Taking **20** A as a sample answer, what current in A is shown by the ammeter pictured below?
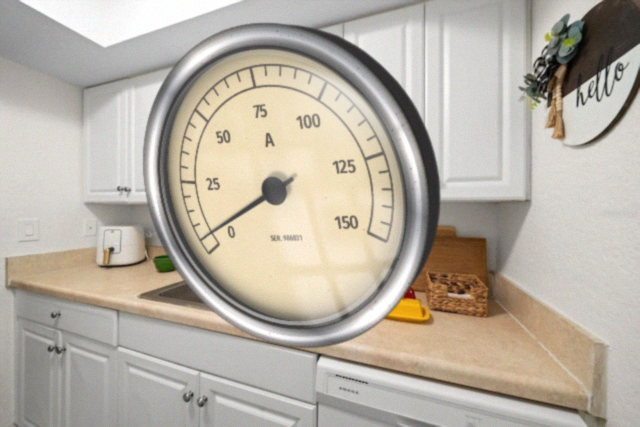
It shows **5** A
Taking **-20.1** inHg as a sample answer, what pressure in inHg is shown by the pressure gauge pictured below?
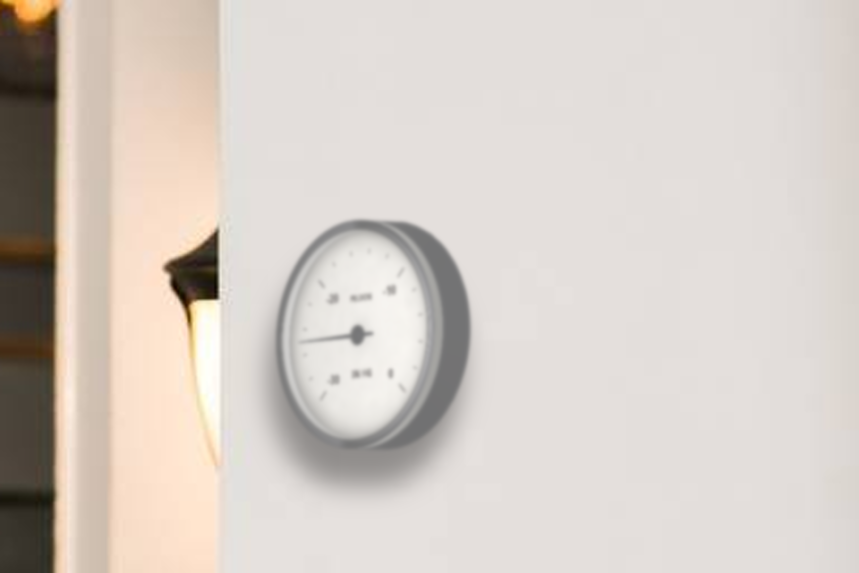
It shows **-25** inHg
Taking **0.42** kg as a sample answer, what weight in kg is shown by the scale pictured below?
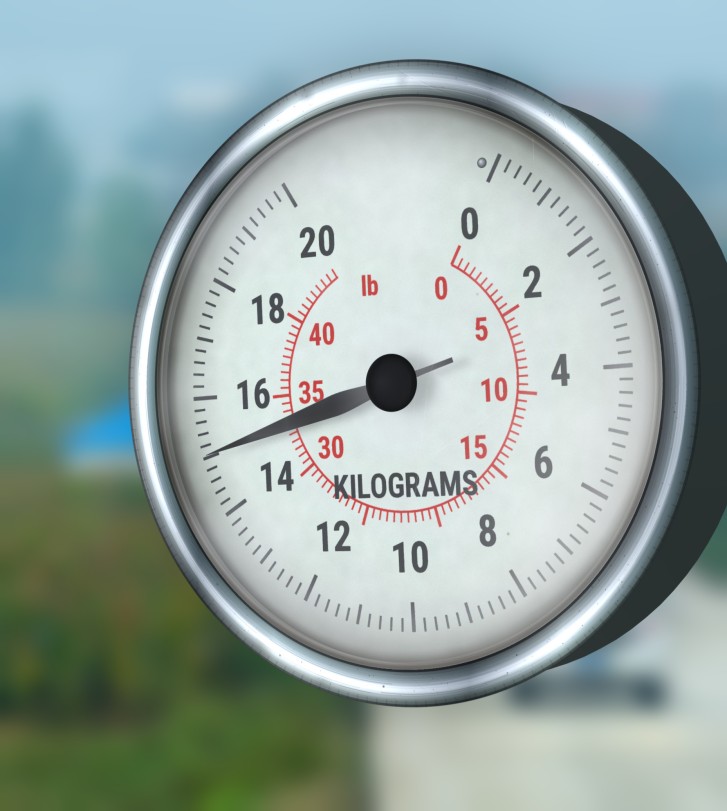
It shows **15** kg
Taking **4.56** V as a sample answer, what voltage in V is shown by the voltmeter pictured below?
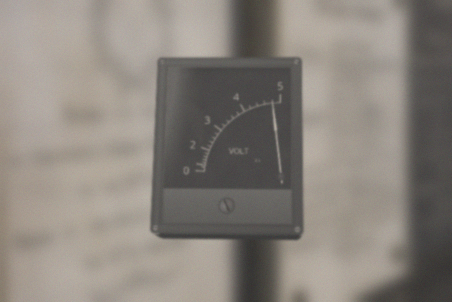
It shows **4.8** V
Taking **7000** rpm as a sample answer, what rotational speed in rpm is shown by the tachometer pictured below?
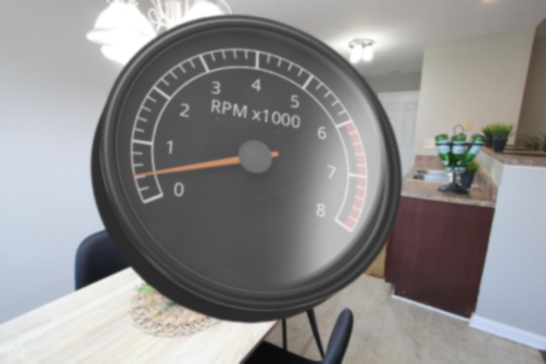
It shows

* * *

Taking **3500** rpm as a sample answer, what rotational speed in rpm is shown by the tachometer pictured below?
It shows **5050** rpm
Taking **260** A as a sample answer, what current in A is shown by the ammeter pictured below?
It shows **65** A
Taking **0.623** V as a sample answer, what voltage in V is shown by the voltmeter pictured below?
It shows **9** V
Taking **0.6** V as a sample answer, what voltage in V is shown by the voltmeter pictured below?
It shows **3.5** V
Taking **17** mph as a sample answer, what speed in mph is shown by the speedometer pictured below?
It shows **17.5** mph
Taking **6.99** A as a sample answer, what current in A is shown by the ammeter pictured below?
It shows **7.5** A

--

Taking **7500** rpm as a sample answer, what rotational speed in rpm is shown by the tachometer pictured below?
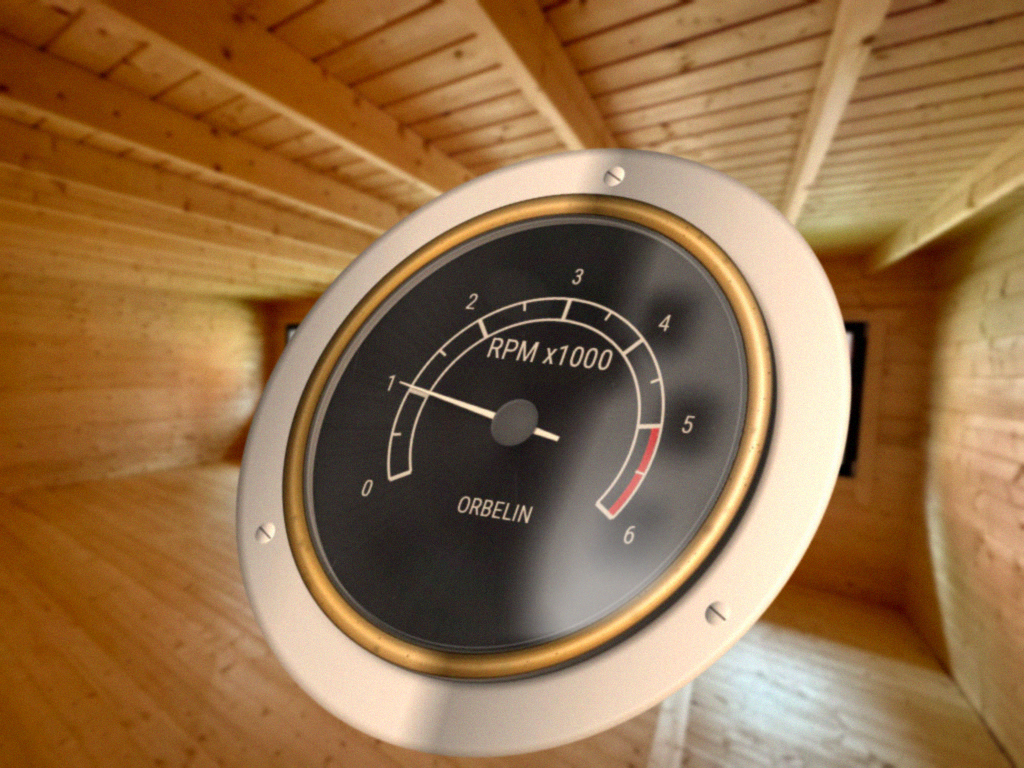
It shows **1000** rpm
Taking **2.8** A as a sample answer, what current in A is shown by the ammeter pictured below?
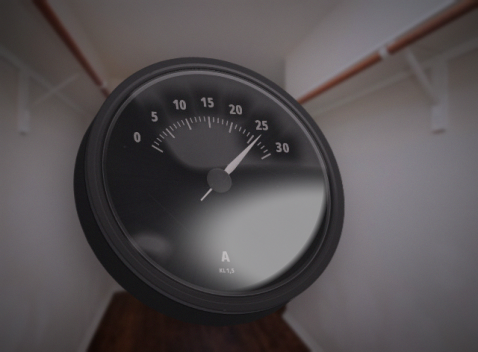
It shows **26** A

**Work order**
Return the lines starting at the one containing "Taking **20** A" and ending at the one containing "It shows **-25** inHg", reproducing each word for word, and leave the pictures out.

**Your solution**
Taking **20** A as a sample answer, what current in A is shown by the ammeter pictured below?
It shows **5** A
Taking **-20.1** inHg as a sample answer, what pressure in inHg is shown by the pressure gauge pictured below?
It shows **-25** inHg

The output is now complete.